REVIEW: John Crowley's BROOKLYN was a film I was hellbent to catch at this year's Sundance Film Festival. A raging fever prevented me from seeing what had been one of my most-anticipated films of this festival, with Crowley's previous BOY A being one of my favorite movies of the last few years (it helped by Andrew Garfield on the map). Good things come to those who wait, and I'm pleased to say that Crowley's ode to the immigrant experience is just as charming as the early reviews promised.
More than anything, BROOKLYN will be remembered as the movie where Saoirse Ronan truly crossed-over and became an adult lead after years of playing juveniles. Her performance here is strong enough that Oscar chatter seems like a logical result, with her exquisitely capturing the many conflicts that emerge in the soul of a person forced to redefine their identity after being cut-off from everything they know.
Her performance is often stunning, with early scenes depicting her Ellis as a comely young Irish lass, who's perfectly content with her lot in-life.
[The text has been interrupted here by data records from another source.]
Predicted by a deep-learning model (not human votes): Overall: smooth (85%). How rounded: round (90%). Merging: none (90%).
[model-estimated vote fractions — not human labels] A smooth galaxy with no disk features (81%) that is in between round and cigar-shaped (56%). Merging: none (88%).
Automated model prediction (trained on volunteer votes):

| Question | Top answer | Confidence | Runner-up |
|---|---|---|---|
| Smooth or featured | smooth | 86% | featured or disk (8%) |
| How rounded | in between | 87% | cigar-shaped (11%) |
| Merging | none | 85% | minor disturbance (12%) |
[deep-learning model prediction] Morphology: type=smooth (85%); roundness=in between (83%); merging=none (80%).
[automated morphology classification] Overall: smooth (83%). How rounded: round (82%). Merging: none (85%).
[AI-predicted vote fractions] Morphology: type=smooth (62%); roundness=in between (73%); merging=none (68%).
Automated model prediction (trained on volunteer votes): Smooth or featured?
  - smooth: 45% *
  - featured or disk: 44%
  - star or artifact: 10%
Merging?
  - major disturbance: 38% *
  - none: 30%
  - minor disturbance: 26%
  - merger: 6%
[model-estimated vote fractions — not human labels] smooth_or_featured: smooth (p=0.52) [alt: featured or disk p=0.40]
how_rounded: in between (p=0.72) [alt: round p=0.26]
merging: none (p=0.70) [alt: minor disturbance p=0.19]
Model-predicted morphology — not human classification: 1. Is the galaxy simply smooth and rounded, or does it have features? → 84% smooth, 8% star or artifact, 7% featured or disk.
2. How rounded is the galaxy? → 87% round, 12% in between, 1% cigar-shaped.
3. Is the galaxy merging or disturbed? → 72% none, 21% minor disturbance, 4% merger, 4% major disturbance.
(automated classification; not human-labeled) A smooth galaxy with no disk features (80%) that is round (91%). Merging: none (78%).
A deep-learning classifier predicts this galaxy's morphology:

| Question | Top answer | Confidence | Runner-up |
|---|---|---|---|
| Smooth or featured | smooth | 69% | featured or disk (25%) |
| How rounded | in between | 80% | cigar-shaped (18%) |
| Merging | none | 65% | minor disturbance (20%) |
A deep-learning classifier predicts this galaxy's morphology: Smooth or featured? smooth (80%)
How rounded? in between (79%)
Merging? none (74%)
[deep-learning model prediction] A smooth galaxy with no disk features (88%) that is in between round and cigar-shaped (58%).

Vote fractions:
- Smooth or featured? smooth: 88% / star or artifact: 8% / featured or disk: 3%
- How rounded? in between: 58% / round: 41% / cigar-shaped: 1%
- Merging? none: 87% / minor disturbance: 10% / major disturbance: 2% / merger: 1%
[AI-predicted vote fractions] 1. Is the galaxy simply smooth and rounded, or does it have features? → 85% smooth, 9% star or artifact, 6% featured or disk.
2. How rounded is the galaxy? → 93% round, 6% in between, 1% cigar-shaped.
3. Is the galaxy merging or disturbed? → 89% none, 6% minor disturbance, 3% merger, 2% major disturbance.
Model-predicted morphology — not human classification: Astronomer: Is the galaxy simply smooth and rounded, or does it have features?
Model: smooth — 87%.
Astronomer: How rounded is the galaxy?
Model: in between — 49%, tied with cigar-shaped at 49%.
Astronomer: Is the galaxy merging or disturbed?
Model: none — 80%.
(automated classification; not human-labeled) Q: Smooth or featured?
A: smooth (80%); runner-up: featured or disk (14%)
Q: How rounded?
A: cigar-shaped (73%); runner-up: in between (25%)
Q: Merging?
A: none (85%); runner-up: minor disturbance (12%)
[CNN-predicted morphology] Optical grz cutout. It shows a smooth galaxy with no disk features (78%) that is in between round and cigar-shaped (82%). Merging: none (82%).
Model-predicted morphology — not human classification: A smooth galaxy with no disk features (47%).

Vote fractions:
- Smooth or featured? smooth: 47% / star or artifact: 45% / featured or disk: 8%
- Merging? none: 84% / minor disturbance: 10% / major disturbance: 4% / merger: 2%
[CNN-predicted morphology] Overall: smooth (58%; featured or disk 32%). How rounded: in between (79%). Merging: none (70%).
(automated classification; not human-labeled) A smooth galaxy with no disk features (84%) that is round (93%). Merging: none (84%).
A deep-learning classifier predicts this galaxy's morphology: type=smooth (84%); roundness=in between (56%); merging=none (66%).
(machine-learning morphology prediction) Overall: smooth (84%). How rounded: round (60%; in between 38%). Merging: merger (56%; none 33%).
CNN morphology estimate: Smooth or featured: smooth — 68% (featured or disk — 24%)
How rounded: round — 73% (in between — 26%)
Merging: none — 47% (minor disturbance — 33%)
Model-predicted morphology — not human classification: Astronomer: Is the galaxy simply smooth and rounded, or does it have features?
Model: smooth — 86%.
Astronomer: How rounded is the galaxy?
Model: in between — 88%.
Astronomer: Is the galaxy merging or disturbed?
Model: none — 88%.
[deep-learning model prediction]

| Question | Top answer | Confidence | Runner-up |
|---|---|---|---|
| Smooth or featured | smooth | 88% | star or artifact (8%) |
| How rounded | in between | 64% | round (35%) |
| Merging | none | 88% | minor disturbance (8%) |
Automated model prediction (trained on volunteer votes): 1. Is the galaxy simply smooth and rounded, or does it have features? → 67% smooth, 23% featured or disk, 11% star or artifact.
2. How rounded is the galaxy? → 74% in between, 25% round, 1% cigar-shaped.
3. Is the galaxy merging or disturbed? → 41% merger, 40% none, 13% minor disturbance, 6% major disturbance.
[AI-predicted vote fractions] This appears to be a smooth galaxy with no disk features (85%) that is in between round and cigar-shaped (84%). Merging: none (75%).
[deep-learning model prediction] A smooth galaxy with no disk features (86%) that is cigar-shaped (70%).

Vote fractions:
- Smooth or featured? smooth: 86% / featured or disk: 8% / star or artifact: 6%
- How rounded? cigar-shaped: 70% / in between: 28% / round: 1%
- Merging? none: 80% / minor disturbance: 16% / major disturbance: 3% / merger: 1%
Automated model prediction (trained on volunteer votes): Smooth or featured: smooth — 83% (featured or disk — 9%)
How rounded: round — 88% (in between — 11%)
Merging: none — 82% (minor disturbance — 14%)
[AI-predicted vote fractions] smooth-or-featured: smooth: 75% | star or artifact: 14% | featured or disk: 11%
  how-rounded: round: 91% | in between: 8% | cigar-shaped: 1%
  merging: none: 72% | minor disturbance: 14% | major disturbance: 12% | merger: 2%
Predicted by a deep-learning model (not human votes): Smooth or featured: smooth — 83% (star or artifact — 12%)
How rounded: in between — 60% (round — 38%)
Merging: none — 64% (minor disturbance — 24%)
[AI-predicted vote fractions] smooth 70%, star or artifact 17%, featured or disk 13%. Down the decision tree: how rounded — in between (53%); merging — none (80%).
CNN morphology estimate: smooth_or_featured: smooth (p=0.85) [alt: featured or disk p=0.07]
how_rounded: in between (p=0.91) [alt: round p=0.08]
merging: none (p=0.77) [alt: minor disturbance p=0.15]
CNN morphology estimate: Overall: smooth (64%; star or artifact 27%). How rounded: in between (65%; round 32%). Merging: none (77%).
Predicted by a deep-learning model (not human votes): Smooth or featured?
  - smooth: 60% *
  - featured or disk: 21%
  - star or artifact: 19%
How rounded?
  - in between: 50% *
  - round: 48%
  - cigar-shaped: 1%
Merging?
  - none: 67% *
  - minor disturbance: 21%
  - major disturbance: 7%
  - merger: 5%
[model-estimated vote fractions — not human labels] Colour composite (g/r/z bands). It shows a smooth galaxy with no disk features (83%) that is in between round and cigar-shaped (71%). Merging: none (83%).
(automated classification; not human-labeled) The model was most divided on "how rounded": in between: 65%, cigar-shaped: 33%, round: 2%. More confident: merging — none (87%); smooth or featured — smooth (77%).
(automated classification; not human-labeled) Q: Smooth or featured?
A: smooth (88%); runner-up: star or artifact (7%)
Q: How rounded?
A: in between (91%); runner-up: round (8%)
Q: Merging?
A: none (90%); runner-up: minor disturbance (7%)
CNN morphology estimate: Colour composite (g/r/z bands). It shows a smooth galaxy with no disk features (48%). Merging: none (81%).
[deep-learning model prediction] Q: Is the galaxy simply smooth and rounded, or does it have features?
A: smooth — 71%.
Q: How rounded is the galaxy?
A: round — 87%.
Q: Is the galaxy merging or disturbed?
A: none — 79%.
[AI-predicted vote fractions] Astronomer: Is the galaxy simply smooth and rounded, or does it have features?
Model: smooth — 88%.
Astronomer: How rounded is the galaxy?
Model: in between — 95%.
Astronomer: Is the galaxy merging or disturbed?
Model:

It's her older, educated sister who demands she go abroad in order to craft a new, more modern life for herself away from the vicous gossips and repressive church life. In a twist, her salvation in America actually comes from a kindly priest (an extremely lovable Jim Broadbent) who senses the girl's intelligence and encourages her to be independent. It's wonderful to see how Ronan blossoms into a confident woman, and her romance with Emory Cohen's gentlemanly Italian plumber winds up being one of the more effective screen romances in recent years. While his James Dean/Marlon Brando-like method drawl is a little thick, Cohen really does have an awful lot of charm, and his chemistry with Ronan is superb.
BROOKLYN is really a movie of two halves, with one being set stateside (they could have called it “Montreal” with all the period Brooklyn location work having been done there) while the other is a kind of genteel “coming home” tale not unlike THE QUIET MAN albeit given a modern feminist slant once Ronan goes back to Ireland. Domhnall Gleeson is excellent as Cohen's kindly, appealing rival for her affections, and one of the most satisfying things about the film is how free of conflict it really is, with this being more of a gentle story about good people simply trying to be happy.
Nick Hornsby's adaptation of the Colm Toibin novel is superb, in that it expertly provides juicy, likable supporting roles for even the most minor characters, with Eva Birthistle making a big impression early-on as a tough but kind passenger on the ship to America who takes Ellis under her wing. Once in Brooklyn, Julie Walters steals every scene as Ellis' sharp-tongued but lovable boarding house landlord (another potential Oscar nominee).
Despite the fact it wasn't shot in Brooklyn, the film does a terrific job evoking the fifties, with the lushness of the Irish countryside (shot by Yves Belanger) being a beautiful contrast. Crowley's work behind the camera here is top-notch, and this along with the handful of episodes he directed in this season of True Detective (he did the better installments) suggest a director at the top of his prowess. This is truly a pleasant, lovely film – which is a sharp contrast to the darker and more challeging fare the Toronto International Film Festival is generally known for. Even if period romances aren't your cup of tea, give BROOKLYN a shot. It has a genuine openhearted-ness to it that is rare in film nowadays, and should resonate with anyone who ever left home for a life where happiness was the goal but far from a sure thing.